David Sánchez, hermano del presidente del Gobierno español, Pedro Sánchez, fue condenado este martes por la Audiencia de Badajoz a nueve años de inhabilitación para empleo público. La sentencia, dictada como autor por cooperación necesaria, lo vincula a un delito de prevaricación administrativa. El juez consideró que su participación en la contratación en la Diputación de Badajoz y el cambio de denominación de su cargo configuró un delito. Las acusaciones populares exigían entre seis y tres años de prisión, mientras que la Fiscalía defendía su absolución, acusándolo de tráfico de influencias y prevaricación.

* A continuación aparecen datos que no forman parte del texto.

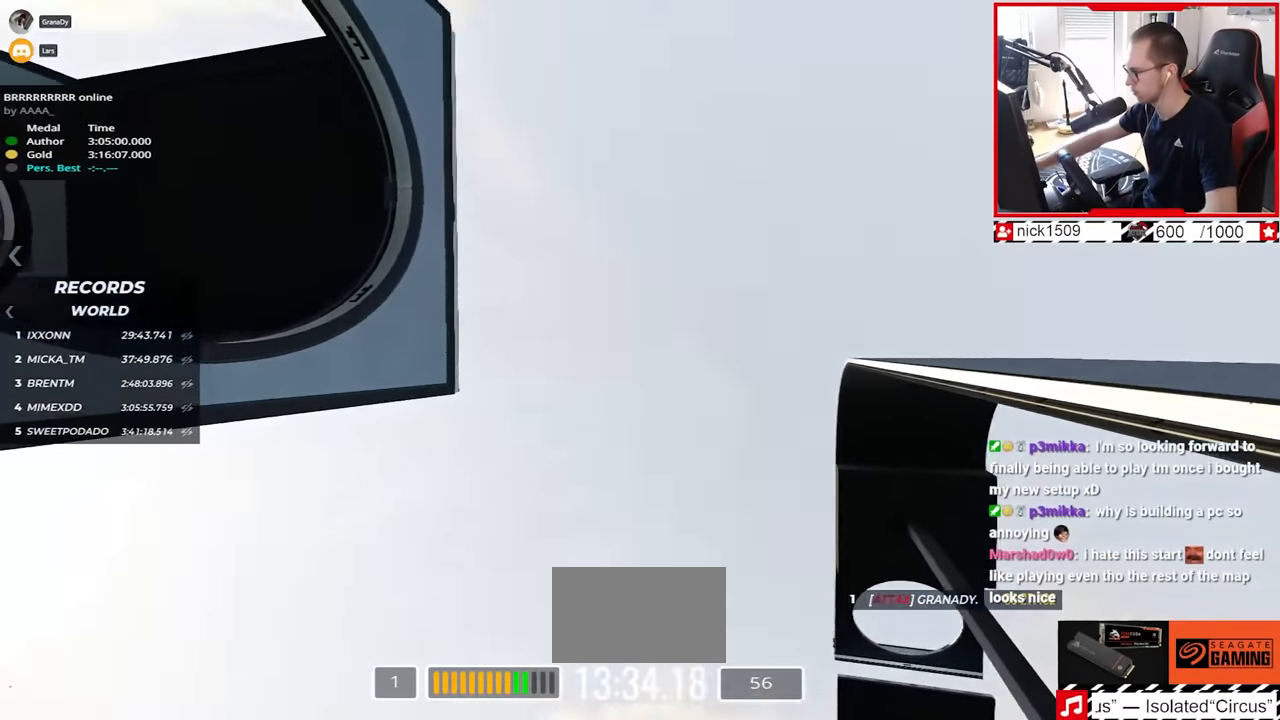
{"keys": ["up"], "events": []}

El caso generó una polémica en el país, ya que el PSOE acusó a la oposición conservadora y ultraconservadora de impulsar una investigación política. El partido gobernante sostiene que las acusaciones contra David Sánchez son fruto de «falsedades» para atacar a su hermano, quien ocupa un cargo público desde 2016. La Fiscalía, por su parte, señaló que el hermano del presidente no fue el único responsable, pero que su rol fue clave para el trato de favor que permitió su nombramiento en la Diputación de Badajoz.

David Sánchez, de 51 años, se desempeñó como coordinador de conservatorios de Badajoz, cargo que luego se transformó en el de jefe de la Oficina de Artes Escénicas de la provincia. El trato de favor se inició antes de que Pedro Sánchez asumiera la presidencia en 2018. Aunque el PSOE gobierna la Diputación desde 2016, el partido no ha adelantado elecciones previstas para 2027. La condena de David Sánchez se une a otros casos de corrupción vinculados al PSOE, como los que involucran a Santos Cerdán y José Luis, figuras clave en su ascenso al poder.

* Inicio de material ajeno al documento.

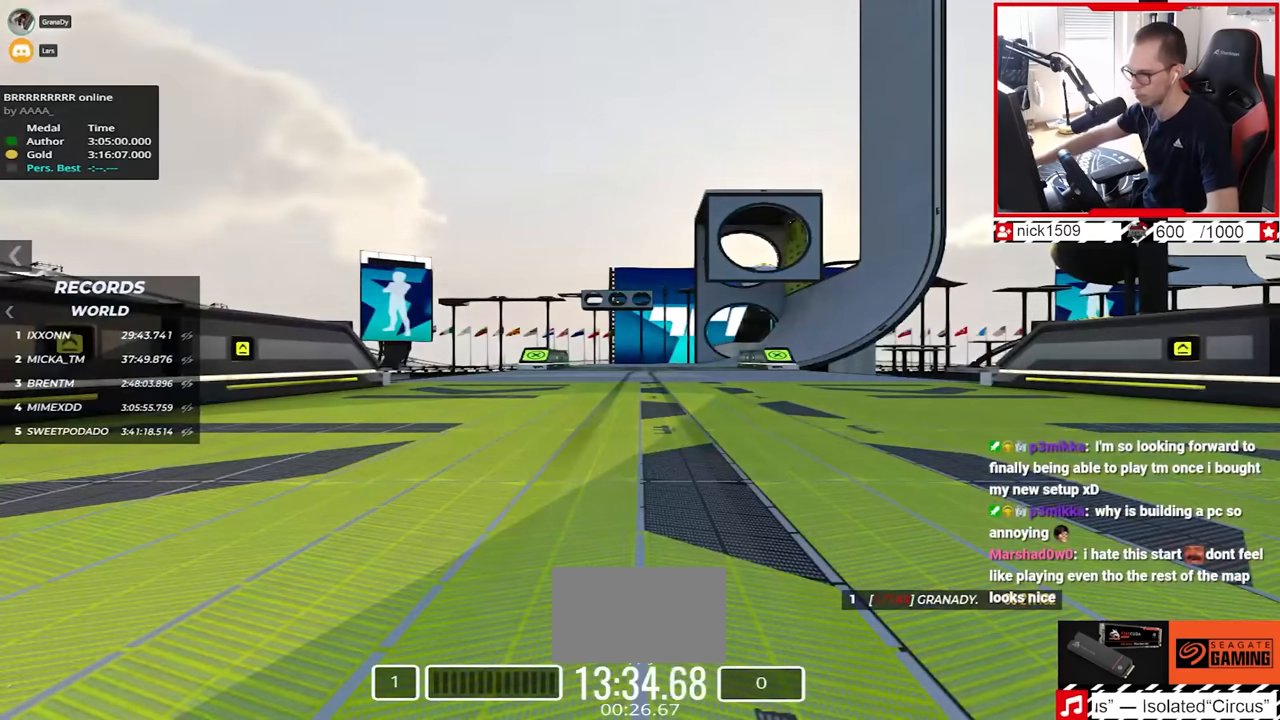
{"keys": ["up"], "events": []}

El proceso judicial refleja tensiones internas dentro del PSOE, donde la gestión de casos como este pone de relieve la complejidad de equilibrar la responsabilidad política con la justicia. El hermano del presidente, aunque no se le impuso prisión, enfrenta una inhabilitación que podría afectar su vida profesional. La sentencia también resalta las irregularidades en la contratación pública, un tema recurrente en el debate político español. Aunque el partido rechaza la idea de un ataque político, la condena abre una brecha en la percepción de la ética en el gabinete de Pedro Sánchez.

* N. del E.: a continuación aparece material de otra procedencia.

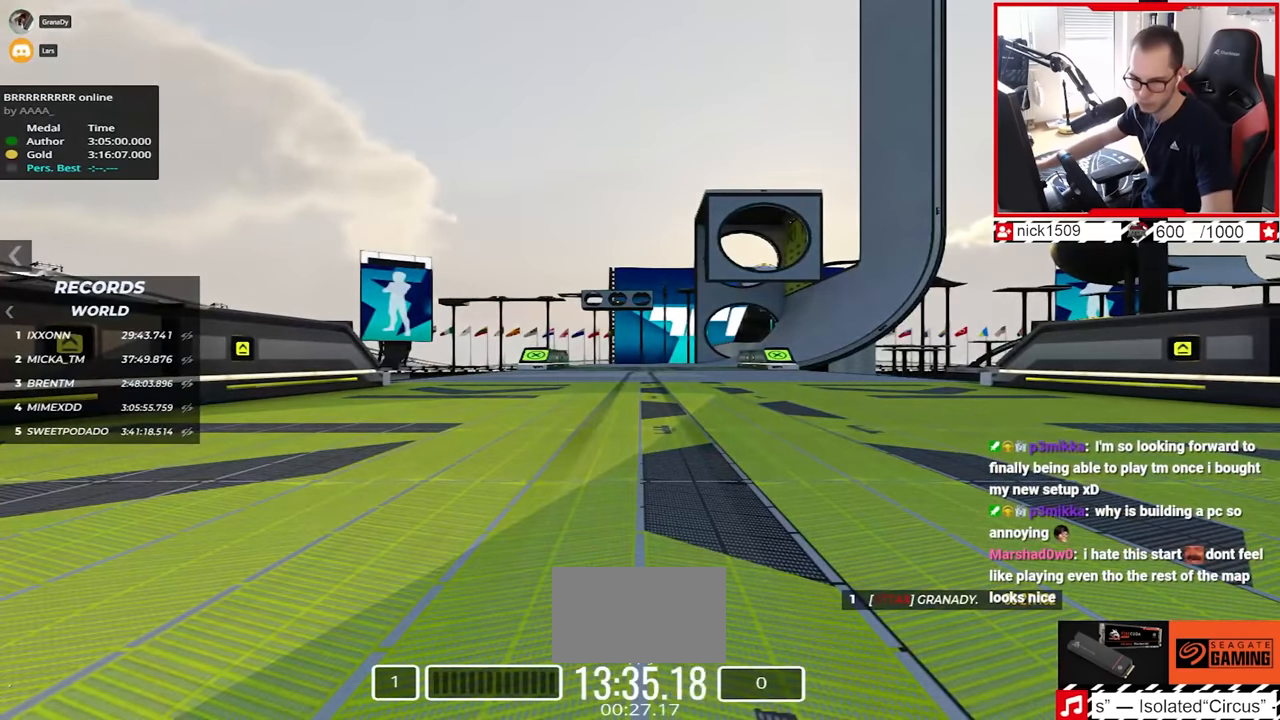
{"keys": ["up"], "events": []}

La inhabilitación de David Sánchez no solo impacta su futuro laboral, sino que también refleja el escrutinio que enfrenta el PSOE en temas de corrupción. El caso se enmarca en un contexto de desconfianza en la gestión pública, donde el partido enfrenta presión por transparencia, incluso dentro de su propia base. La sentencia cierra un capítulo, pero no resuelve las tensiones políticas que persisten en el país.